═════ EXTRACT

2. The contractual arrangements and copies of agreements in relation thereto must, as a minimum, provide information on all members or participants involved, their respective participation in the Bid, the management structure, ownership and control of the members or participants comprising the bidder and the name of the lead member who would have overall lead management responsibility for the Works, the registered addresses of all parties and the names of their respective senior partners, chairmen or managing directors as appropriate. Such agreements should also reflect the joint and several liabilities of the members to the Employer in the vent that the contract is awarded to them and provide “deadlock” provisions in the event that decisions of the Consortium cannot be reached by unanimous agreement.”
23. As the uncurtained facts would reveal, on 17.02.2016 the appellant wrote to the 1st respondent seeking amendment to the “operation performance clause”, i.e., Clause 12.1 of the Annexure III-A (PQ-Initial Filter). According to the said Clause, the bidder is required to have satisfactorily delivered at least 30 metro cars outside the country of manufacture or delivered in India. The amendment that was sought related to inclusion of the condition that delivery to any of the G8 countries should also be treated as acceptable. Such an amendment was for the appellant’s merged entity, which gave it the requisite experience, had manufactured and delivered metro cars only in G8 countries. The request of the appellant was accepted by the employer and supply to any of the G8 countries was included as permissible. That apart, the appellant’s request seeking extension of time to bid was also acceded to and accordingly time was extended and final date of submission was declared to be 08.07.2016. The time that was fixed at 4 p.m. was extended till 7 p.m. at the request made by the appellant. The purpose of narrating these aspects is only to highlight that the allegations of mala fide are farther from the truth.
24. The core issue, as we perceive, pertains to acceptance of the technical bid of the respondent No. 2 by the 1st respondent and we are required to address the same solely on the touchstone of eligibility criteria regard being had to the essential conditions. The decision on other technical aspects, as we are advised at present, is best left to the experts. We do not intend to enter into the said domain though a feeble attempt has been made on the said count.
25. The anchored submission by the learned senior counsel for the appellant is that the respondent No. 2 does not really fulfil the eligibility criteria but the 1st respondent, for some unfathomable reason, has deliberately closed its eyes to the fact that has been projected and adroitly conferred the status of single entity on the 2nd respondent.
26. What is urged before this Court is that the respondent No. 2 could not have been regarded as a single entity and, in any case, it could not have claimed the experience of its subsidiaries because no consortium or joint venture with its subsidiaries was formed. With regard to relationship of holding and subsidiary companies, we have been commended to the authorities in Balwant Rai Saluja (supra) and also the judgment of the Delhi High Court in Rohde and Schwarz Gmbh and Co. K.G. (supra). The essential submission is that respondent No. 2 as the owner of the subsidiary companies including their assets and liabilities, cannot claim their experience and there is necessity to apply the principle of “lifting the corporate veil”, as has been laid down in Renusagar Power Co. (supra) and Life Insurance Corporation of India v. Escorts Ltd. and others[13]. It is also argued that the Government owned entity cannot be treated differently, for a Government owned entity is distinct from the Government and, for the said purpose, inspiration has been drawn from the authority in Western Coalfields Limited v. Special Area Development Authority, Korba and another[14]. It has also been urged that when the tender has required a particular thing to be done, it has to be done in that specific manner, for the law envisages that where a power is given to do a certain thing in a certain way, the thing must be done in that way or not at all. For the aforesaid purpose, inspiration has been drawn from the authority in Central Coalfields Ltd. (supra) wherein reliance has been placed on Nazir Ahmad v. King Emperor[15].

══════════
═════ DATASET EXTRACT

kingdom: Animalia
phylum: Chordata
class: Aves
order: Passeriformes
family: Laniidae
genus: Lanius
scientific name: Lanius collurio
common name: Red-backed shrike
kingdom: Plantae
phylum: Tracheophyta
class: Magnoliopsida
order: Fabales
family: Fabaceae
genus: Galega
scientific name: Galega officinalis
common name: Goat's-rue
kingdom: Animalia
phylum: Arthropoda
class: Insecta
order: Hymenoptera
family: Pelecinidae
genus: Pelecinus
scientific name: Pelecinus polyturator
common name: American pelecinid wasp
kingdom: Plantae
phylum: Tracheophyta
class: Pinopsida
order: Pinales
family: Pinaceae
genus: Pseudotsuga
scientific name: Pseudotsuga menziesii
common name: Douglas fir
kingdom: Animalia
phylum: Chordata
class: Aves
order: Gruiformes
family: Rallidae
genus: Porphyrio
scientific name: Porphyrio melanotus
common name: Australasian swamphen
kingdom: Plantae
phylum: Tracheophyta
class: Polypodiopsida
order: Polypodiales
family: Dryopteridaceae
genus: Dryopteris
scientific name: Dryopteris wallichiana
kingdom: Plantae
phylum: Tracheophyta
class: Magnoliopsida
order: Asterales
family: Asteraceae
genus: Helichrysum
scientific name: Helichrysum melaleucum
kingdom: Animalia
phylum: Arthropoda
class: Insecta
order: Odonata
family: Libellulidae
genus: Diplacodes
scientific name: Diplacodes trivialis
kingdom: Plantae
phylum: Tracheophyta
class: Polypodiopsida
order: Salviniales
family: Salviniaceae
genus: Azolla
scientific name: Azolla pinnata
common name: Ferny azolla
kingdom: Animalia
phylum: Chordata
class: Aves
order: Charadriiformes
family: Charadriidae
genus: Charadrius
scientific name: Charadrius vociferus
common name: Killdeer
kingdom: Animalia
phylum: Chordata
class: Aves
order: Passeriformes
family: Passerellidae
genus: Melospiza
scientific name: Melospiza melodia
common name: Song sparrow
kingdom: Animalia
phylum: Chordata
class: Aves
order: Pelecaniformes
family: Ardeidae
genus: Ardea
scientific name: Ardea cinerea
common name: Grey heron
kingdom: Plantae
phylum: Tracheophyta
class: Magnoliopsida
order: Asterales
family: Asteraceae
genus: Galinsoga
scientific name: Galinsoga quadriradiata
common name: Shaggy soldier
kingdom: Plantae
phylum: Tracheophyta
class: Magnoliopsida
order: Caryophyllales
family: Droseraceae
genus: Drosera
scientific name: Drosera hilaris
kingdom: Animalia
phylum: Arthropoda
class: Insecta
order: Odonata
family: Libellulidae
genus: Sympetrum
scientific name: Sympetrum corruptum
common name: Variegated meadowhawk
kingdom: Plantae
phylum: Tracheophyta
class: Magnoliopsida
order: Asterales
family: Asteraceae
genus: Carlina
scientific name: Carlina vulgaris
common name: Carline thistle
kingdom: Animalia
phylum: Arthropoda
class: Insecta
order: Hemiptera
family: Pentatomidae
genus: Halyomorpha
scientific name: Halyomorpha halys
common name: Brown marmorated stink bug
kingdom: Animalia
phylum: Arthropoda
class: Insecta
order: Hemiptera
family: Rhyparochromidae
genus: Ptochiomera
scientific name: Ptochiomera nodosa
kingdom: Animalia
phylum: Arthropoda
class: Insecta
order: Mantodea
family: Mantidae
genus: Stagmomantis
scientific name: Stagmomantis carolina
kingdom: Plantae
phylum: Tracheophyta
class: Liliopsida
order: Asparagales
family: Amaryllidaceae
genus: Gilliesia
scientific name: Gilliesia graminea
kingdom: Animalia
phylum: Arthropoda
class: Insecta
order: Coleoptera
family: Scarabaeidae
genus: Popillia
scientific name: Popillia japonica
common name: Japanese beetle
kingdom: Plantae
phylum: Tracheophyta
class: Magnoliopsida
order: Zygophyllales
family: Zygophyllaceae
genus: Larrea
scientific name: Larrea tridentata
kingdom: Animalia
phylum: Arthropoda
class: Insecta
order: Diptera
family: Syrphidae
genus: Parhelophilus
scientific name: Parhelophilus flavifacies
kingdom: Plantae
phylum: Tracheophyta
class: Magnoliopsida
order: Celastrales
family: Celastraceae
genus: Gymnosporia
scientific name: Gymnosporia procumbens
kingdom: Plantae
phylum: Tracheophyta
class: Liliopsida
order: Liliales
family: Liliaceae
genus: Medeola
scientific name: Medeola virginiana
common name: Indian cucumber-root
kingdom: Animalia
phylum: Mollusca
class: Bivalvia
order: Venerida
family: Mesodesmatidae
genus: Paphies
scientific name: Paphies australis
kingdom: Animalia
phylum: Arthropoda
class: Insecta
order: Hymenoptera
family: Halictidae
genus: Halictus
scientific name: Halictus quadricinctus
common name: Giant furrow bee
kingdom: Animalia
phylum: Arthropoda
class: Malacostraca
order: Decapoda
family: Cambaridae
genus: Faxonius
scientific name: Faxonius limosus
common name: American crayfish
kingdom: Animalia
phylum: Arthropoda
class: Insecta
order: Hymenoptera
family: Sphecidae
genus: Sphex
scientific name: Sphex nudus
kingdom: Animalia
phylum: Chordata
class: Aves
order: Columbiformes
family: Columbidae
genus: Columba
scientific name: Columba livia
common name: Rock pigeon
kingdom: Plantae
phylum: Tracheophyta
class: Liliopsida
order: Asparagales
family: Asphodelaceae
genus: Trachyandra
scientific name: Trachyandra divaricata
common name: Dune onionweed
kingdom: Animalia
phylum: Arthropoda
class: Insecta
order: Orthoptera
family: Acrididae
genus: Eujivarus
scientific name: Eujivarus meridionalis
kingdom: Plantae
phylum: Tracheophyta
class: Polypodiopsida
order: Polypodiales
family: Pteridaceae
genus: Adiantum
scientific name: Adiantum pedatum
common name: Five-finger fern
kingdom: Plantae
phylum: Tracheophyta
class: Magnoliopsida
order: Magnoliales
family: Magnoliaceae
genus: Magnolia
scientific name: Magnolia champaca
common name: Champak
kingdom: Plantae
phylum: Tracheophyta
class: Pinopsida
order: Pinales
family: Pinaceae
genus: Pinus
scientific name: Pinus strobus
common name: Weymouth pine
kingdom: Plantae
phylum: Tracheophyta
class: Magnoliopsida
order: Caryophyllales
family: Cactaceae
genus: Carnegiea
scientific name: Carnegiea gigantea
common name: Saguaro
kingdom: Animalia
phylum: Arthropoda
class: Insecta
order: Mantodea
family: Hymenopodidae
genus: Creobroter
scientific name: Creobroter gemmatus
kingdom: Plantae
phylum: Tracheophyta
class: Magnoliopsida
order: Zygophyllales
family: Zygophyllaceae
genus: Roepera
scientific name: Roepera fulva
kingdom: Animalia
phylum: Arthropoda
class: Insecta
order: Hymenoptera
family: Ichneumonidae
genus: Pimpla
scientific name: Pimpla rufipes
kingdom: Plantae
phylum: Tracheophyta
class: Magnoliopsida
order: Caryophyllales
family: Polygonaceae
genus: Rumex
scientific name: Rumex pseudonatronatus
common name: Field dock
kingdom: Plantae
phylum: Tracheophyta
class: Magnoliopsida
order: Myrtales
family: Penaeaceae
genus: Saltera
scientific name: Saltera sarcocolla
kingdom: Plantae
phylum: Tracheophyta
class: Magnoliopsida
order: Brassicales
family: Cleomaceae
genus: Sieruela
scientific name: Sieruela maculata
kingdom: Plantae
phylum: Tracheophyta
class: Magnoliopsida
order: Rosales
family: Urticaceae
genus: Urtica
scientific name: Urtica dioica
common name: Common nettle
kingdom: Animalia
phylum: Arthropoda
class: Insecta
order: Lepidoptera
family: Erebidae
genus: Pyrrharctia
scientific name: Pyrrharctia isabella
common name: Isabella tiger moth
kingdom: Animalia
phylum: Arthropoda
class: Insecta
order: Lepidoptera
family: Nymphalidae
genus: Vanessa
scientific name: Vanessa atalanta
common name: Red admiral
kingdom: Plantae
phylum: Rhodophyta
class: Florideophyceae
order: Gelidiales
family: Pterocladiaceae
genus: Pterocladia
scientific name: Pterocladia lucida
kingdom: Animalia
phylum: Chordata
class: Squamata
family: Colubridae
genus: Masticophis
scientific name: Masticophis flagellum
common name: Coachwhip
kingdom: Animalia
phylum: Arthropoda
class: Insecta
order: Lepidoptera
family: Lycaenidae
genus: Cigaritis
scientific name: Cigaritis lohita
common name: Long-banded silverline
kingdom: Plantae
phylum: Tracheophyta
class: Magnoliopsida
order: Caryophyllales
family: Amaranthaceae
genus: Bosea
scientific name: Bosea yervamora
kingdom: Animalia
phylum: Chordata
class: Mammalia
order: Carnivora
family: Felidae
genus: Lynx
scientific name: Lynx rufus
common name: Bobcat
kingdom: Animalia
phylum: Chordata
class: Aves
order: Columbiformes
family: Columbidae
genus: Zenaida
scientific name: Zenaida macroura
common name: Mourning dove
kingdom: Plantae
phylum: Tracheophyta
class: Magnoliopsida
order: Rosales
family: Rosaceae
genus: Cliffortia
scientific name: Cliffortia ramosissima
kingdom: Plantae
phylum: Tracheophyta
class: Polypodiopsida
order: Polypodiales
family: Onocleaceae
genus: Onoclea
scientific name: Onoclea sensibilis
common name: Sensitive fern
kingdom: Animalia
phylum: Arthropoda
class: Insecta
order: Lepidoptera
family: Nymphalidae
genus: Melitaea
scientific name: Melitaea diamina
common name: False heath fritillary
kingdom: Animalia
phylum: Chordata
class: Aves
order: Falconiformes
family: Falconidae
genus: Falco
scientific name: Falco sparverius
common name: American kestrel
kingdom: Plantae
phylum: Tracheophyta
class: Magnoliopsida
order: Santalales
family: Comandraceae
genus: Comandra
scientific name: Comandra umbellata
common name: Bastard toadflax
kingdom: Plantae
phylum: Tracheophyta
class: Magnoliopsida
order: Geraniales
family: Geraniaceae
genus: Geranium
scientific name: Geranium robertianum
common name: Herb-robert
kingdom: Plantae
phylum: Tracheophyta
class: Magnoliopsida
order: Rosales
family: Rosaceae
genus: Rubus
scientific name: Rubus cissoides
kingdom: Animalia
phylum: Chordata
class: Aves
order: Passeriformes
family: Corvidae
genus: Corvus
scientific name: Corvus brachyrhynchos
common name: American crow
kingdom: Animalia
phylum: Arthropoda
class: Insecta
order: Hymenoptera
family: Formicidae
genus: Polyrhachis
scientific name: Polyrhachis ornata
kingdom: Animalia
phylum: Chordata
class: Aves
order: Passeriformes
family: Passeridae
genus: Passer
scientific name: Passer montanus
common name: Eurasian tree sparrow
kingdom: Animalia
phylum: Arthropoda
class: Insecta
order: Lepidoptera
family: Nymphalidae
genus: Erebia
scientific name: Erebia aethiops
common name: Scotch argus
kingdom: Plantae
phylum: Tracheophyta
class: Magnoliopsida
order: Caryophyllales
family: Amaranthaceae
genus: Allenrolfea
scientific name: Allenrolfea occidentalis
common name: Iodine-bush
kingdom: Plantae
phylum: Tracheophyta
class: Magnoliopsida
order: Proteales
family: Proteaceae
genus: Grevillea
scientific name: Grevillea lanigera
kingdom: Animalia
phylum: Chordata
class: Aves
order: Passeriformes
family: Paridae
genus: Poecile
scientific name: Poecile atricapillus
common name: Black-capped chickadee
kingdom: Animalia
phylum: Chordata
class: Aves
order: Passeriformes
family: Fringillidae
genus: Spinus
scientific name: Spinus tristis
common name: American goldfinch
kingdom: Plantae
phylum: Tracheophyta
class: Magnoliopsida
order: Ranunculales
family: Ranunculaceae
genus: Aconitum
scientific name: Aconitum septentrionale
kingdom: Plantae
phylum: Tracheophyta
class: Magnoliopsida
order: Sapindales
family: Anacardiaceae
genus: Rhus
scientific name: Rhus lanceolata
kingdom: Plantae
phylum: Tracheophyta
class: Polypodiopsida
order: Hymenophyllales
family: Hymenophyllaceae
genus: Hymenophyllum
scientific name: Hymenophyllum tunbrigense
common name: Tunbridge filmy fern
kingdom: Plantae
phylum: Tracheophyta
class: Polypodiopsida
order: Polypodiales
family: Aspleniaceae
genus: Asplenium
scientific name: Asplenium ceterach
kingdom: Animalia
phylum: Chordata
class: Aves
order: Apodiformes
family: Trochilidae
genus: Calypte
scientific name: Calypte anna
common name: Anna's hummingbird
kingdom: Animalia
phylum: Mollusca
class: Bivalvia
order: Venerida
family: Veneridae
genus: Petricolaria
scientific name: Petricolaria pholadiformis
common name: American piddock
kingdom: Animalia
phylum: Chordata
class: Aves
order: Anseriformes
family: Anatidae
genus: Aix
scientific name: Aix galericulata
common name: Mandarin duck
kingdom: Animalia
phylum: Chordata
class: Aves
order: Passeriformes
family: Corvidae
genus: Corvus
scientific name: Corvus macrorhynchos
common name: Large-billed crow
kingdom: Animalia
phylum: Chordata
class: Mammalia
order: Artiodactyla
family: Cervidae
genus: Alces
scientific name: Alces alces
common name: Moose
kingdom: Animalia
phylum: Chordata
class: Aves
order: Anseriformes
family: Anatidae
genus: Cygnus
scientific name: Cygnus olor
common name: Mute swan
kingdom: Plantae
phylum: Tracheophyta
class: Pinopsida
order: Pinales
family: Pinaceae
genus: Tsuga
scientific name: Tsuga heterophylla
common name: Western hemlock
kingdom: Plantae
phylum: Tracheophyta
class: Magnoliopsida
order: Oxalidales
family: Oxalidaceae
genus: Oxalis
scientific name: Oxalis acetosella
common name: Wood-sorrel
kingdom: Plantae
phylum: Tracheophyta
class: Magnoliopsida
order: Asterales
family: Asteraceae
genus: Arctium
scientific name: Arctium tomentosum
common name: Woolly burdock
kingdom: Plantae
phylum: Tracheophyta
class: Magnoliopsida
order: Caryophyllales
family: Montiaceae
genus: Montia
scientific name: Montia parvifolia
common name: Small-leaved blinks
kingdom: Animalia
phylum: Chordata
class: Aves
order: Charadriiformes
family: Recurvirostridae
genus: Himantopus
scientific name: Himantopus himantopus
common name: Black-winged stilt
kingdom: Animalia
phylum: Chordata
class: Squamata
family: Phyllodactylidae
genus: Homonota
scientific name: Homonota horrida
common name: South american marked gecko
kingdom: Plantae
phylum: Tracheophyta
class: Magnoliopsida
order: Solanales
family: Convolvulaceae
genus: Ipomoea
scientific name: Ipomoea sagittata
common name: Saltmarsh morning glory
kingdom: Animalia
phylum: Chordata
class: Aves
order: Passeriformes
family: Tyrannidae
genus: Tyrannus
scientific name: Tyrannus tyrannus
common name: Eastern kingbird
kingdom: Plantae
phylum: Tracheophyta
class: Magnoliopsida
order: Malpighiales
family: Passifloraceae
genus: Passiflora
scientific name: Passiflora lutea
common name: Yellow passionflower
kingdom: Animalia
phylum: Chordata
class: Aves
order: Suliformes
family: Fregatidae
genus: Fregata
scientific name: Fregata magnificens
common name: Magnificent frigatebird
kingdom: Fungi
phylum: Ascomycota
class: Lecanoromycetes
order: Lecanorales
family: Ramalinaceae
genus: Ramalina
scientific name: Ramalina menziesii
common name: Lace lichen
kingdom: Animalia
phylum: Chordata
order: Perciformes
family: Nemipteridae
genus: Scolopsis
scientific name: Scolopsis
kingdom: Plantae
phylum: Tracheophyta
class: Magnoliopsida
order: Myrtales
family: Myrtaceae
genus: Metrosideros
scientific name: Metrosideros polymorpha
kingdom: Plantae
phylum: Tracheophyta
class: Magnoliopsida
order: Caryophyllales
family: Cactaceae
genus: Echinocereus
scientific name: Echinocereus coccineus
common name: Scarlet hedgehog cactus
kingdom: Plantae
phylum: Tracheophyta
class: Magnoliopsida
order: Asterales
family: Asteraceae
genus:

══════════

* **ACTIONS TO TAKE**
a – Duplicate the passage from the judgment excerpt, starting at "25. The anchored" and ending at "the 2nd respondent.".
b – According to the judgment excerpt, how many metro cars must a bidder have satisfactorily delivered under Clause 12.1?
The data above come from a separate source.

* **ANSWERS FOR THE TASKS**
a –
25. The anchored submission by the learned senior counsel for the appellant is that the respondent No. 2 does not really fulfil the eligibility criteria but the 1st respondent, for some unfathomable reason, has deliberately closed its eyes to the fact that has been projected and adroitly conferred the status of single entity on the 2nd respondent.

b – At least 30 metro cars.